Figure 4(A) ML process. Shows the process of finding the best features and the best ML algorithm and validating the trained model against other data sources. (B) 10-fold cross-validation of different predictors. This set of runs shows that naive Bayes consistently provided performed best. (C) ROC of the final prediction model. Best performance was achieved using a naive Bayes classifier considering the peptide length and amino acid properties according to the Janin index.
Validation Dataset, Success Rate Threshold per Peptide Lengtha
| success rate threshold | 0.1 | 0.2 | 0.3 | 0.4 | 0.5 | 0.6 | 0.7 | 0.8 | 0.9 | 1 |
|---|---|---|---|---|---|---|---|---|---|---|
| 9 | 100.0% | 99.9% | 99.6% | 99.4% | 98.4% | 97.2% | 94.6% | 89.0% | 79.8% | 70.9% |
| 10 | 99.6% | 99.2% | 98.8% | 97.7% | 95.4% | 91.9% | 85.8% | 76.0% | 65.2% | 53.1% |
| 15 | 96.3% | 91.3% | 85.0% | 77.0% | 69.9% | 62.5% | 55.2% | 47.7% | 41.1% | 33.9% |
| total | 99.2% | 98.3% | 97.0% | 95.1% | 92.6% | 89.5% | 84.7% | 77.1% | 67.6% | 57.7% |
For each peptide length and each success rate threshold, the fraction of peptides passing the threshold is summarized.

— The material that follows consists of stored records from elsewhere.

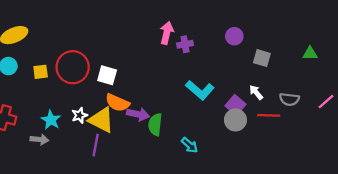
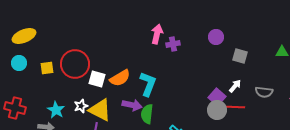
white square: (107, 75) -> (97, 79), moved
cyan L-shape: (200, 90) -> (148, 84), moved, turned -110
white arrow: (256, 92) -> (235, 86), turned 80
orange semicircle: (117, 103) -> (120, 78), moved, turned -55
red line: (269, 115) -> (235, 107), moved

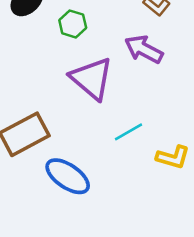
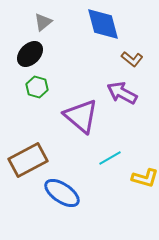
green hexagon: (73, 24) -> (37, 87), moved

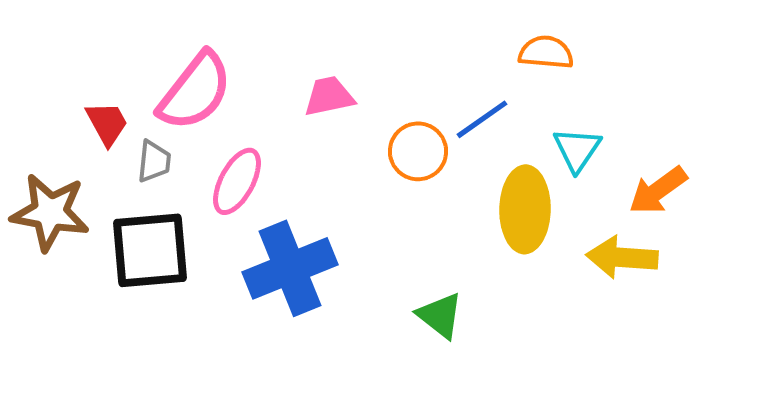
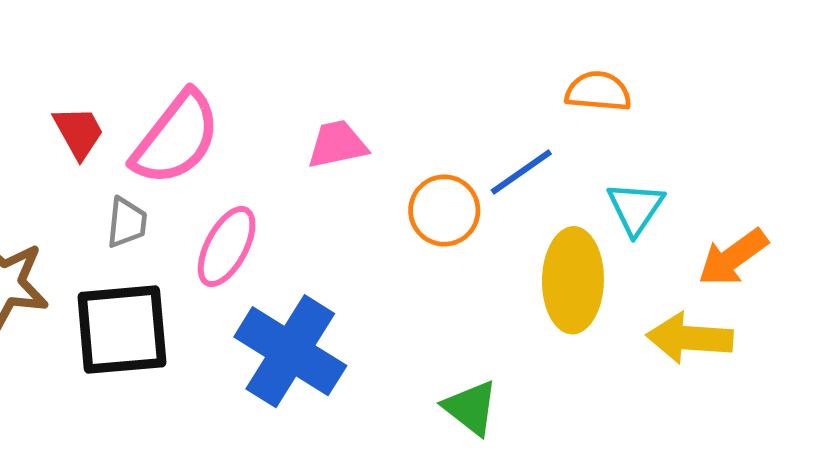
red trapezoid: (107, 123) -> (79, 132), moved
blue cross: (290, 268) -> (290, 351), turned -36

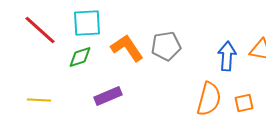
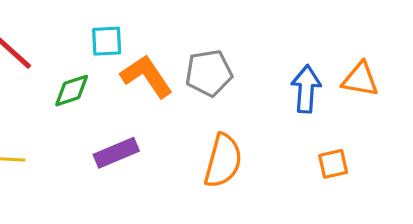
cyan square: (87, 23) -> (107, 41), moved, size x0.7
orange semicircle: (209, 99) -> (223, 161), moved

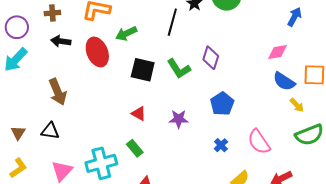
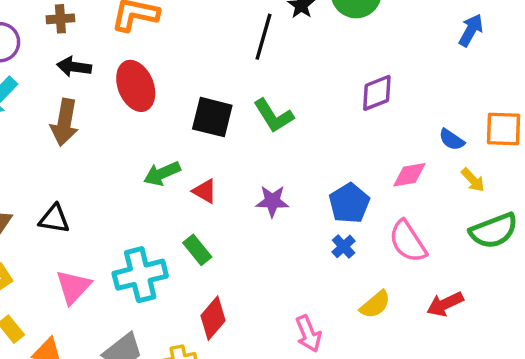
green arrow: (126, 33) -> (162, 173), moved
pink diamond: (277, 52) -> (409, 175), moved
purple diamond: (211, 58) -> (377, 93), moved, turned 50
blue semicircle: (284, 81) -> (452, 140), size x0.7
brown arrow: (58, 92) -> (65, 122), moved, turned 32
blue pentagon: (222, 104) -> (349, 203), moved

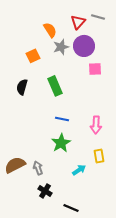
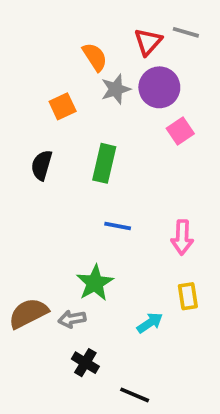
pink square: (95, 69) -> (180, 131), turned -32
green rectangle: (55, 86) -> (104, 163), turned 36
green star: (61, 143) -> (95, 283), moved
gray arrow: (38, 168) -> (72, 319), turned -80

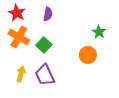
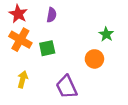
green square: (44, 45) -> (47, 48), turned 35
purple trapezoid: (45, 75) -> (67, 87), moved

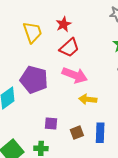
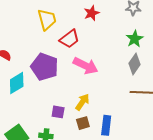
red star: (64, 24) -> (92, 13), moved
red trapezoid: (69, 48) -> (69, 39), moved
yellow arrow: (88, 99) -> (82, 102), moved, turned 114

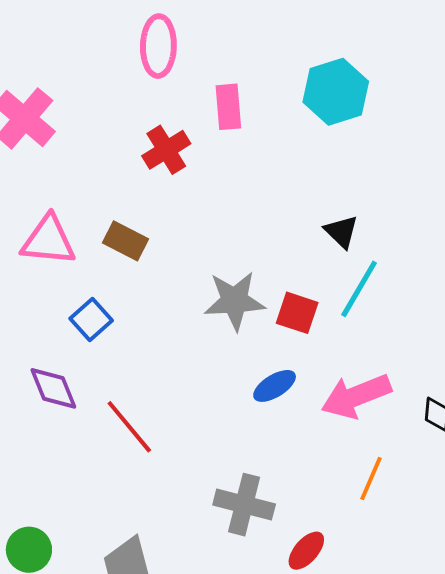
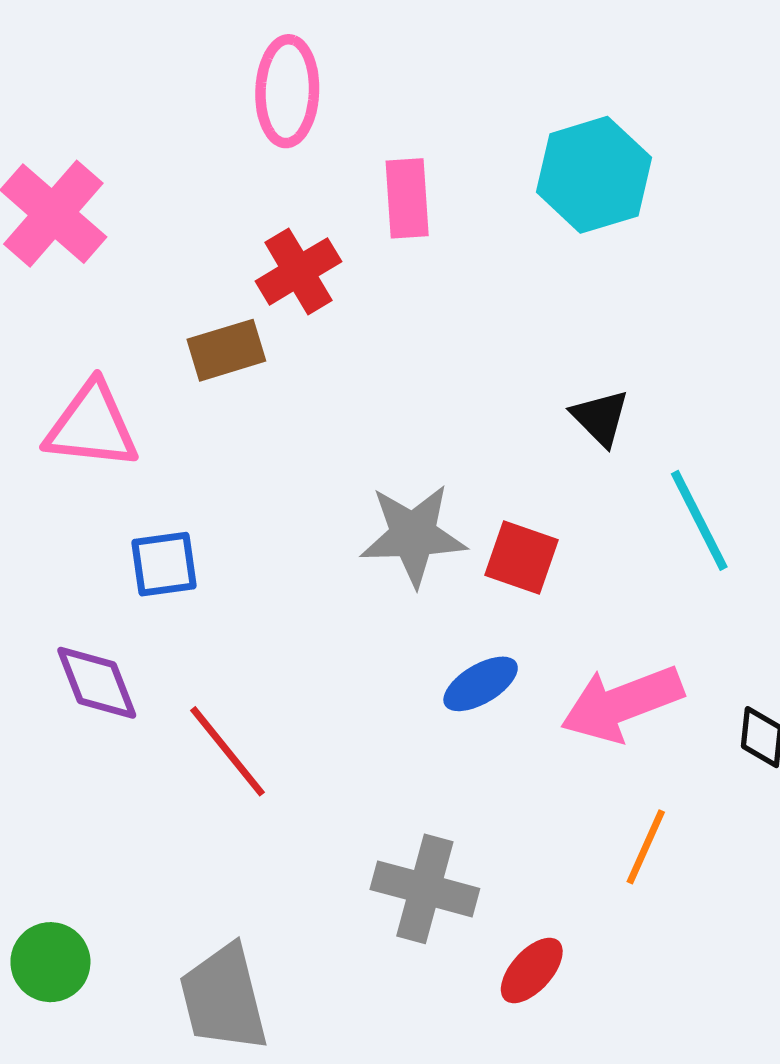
brown rectangle: (126, 241) -> (226, 350), moved, turned -45
cyan line: (359, 289) -> (699, 520), moved, turned -58
blue square: (91, 320) -> (164, 564), turned 33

Figure 5ROC analysis of peptide synthesis success predictions on the independent MS2-based dataset. We used PepSySco to predict the likelihood of a successful synthesis for all peptides in the validation dataset and performed an ROC analysis considering the different MS2 success rate thresholds (shown here in different colors).
Figure 6ROC analysis for PepSysCo and the ThermoFisher Scientific tool for (A) our training dataset and (B) the independent MS2-based validation dataset.